[Collected data]
##########
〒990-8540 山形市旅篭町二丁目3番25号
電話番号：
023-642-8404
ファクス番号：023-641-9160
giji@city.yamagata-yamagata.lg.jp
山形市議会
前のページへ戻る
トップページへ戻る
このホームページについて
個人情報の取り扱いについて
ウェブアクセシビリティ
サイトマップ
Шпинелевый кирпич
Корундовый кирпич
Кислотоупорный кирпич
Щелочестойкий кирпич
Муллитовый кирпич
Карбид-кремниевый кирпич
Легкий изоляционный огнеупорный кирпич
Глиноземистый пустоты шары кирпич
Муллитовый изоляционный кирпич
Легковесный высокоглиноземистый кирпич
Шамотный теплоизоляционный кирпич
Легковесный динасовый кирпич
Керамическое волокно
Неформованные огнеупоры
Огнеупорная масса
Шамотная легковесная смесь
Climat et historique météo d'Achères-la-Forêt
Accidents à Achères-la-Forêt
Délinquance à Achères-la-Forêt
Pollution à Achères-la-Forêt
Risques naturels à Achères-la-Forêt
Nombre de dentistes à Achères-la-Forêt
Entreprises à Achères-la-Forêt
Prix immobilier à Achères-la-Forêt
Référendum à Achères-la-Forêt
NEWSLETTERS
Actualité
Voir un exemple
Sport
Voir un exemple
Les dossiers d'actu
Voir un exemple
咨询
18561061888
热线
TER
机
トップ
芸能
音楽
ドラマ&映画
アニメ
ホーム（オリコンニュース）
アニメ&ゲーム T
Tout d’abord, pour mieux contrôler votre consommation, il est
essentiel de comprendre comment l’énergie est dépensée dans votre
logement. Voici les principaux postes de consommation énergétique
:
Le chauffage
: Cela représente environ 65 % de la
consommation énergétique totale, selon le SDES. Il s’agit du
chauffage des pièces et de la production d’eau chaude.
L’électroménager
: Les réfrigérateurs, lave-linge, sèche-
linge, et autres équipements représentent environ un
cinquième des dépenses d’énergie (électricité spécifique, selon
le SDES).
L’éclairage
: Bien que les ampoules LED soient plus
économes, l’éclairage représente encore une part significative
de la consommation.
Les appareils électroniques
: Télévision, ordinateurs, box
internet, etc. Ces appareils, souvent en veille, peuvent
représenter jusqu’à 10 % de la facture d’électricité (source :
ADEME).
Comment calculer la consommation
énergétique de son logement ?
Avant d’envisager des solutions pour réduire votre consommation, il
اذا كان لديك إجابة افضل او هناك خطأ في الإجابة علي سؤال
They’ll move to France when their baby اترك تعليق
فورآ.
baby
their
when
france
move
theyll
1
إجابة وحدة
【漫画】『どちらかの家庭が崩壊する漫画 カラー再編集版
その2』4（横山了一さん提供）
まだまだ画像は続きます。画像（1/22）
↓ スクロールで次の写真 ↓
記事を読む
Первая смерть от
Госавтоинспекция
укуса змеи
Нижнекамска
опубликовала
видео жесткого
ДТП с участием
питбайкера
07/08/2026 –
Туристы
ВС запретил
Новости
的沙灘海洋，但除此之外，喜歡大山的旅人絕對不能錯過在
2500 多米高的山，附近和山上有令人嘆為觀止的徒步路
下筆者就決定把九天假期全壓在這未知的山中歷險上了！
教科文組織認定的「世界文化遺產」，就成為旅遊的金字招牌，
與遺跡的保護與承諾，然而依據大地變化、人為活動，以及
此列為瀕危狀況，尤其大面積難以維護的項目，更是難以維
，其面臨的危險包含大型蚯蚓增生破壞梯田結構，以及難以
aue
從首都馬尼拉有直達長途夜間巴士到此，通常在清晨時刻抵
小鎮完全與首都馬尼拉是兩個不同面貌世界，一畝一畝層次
##########
### Your goal:
Retype every line of the records above with no changes at all.

### Exercise output:
〒990-8540 山形市旅篭町二丁目3番25号
電話番号：
023-642-8404
ファクス番号：023-641-9160
giji@city.yamagata-yamagata.lg.jp
山形市議会
前のページへ戻る
トップページへ戻る
このホームページについて
個人情報の取り扱いについて
ウェブアクセシビリティ
サイトマップ
Шпинелевый кирпич
Корундовый кирпич
Кислотоупорный кирпич
Щелочестойкий кирпич
Муллитовый кирпич
Карбид-кремниевый кирпич
Легкий изоляционный огнеупорный кирпич
Глиноземистый пустоты шары кирпич
Муллитовый изоляционный кирпич
Легковесный высокоглиноземистый кирпич
Шамотный теплоизоляционный кирпич
Легковесный динасовый кирпич
Керамическое волокно
Неформованные огнеупоры
Огнеупорная масса
Шамотная легковесная смесь
Climat et historique météo d'Achères-la-Forêt
Accidents à Achères-la-Forêt
Délinquance à Achères-la-Forêt
Pollution à Achères-la-Forêt
Risques naturels à Achères-la-Forêt
Nombre de dentistes à Achères-la-Forêt
Entreprises à Achères-la-Forêt
Prix immobilier à Achères-la-Forêt
Référendum à Achères-la-Forêt
NEWSLETTERS
Actualité
Voir un exemple
Sport
Voir un exemple
Les dossiers d'actu
Voir un exemple
咨询
18561061888
热线
TER
机
トップ
芸能
音楽
ドラマ&映画
アニメ
ホーム（オリコンニュース）
アニメ&ゲーム T
Tout d’abord, pour mieux contrôler votre consommation, il est
essentiel de comprendre comment l’énergie est dépensée dans votre
logement. Voici les principaux postes de consommation énergétique
:
Le chauffage
: Cela représente environ 65 % de la
consommation énergétique totale, selon le SDES. Il s’agit du
chauffage des pièces et de la production d’eau chaude.
L’électroménager
: Les réfrigérateurs, lave-linge, sèche-
linge, et autres équipements représentent environ un
cinquième des dépenses d’énergie (électricité spécifique, selon
le SDES).
L’éclairage
: Bien que les ampoules LED soient plus
économes, l’éclairage représente encore une part significative
de la consommation.
Les appareils électroniques
: Télévision, ordinateurs, box
internet, etc. Ces appareils, souvent en veille, peuvent
représenter jusqu’à 10 % de la facture d’électricité (source :
ADEME).
Comment calculer la consommation
énergétique de son logement ?
Avant d’envisager des solutions pour réduire votre consommation, il
اذا كان لديك إجابة افضل او هناك خطأ في الإجابة علي سؤال
They’ll move to France when their baby اترك تعليق
فورآ.
baby
their
when
france
move
theyll
1
إجابة وحدة
【漫画】『どちらかの家庭が崩壊する漫画 カラー再編集版
その2』4（横山了一さん提供）
まだまだ画像は続きます。画像（1/22）
↓ スクロールで次の写真 ↓
記事を読む
Первая смерть от
Госавтоинспекция
укуса змеи
Нижнекамска
опубликовала
видео жесткого
ДТП с участием
питбайкера
07/08/2026 –
Туристы
ВС запретил
Новости
的沙灘海洋，但除此之外，喜歡大山的旅人絕對不能錯過在
2500 多米高的山，附近和山上有令人嘆為觀止的徒步路
下筆者就決定把九天假期全壓在這未知的山中歷險上了！
教科文組織認定的「世界文化遺產」，就成為旅遊的金字招牌，
與遺跡的保護與承諾，然而依據大地變化、人為活動，以及
此列為瀕危狀況，尤其大面積難以維護的項目，更是難以維
，其面臨的危險包含大型蚯蚓增生破壞梯田結構，以及難以
aue
從首都馬尼拉有直達長途夜間巴士到此，通常在清晨時刻抵
小鎮完全與首都馬尼拉是兩個不同面貌世界，一畝一畝層次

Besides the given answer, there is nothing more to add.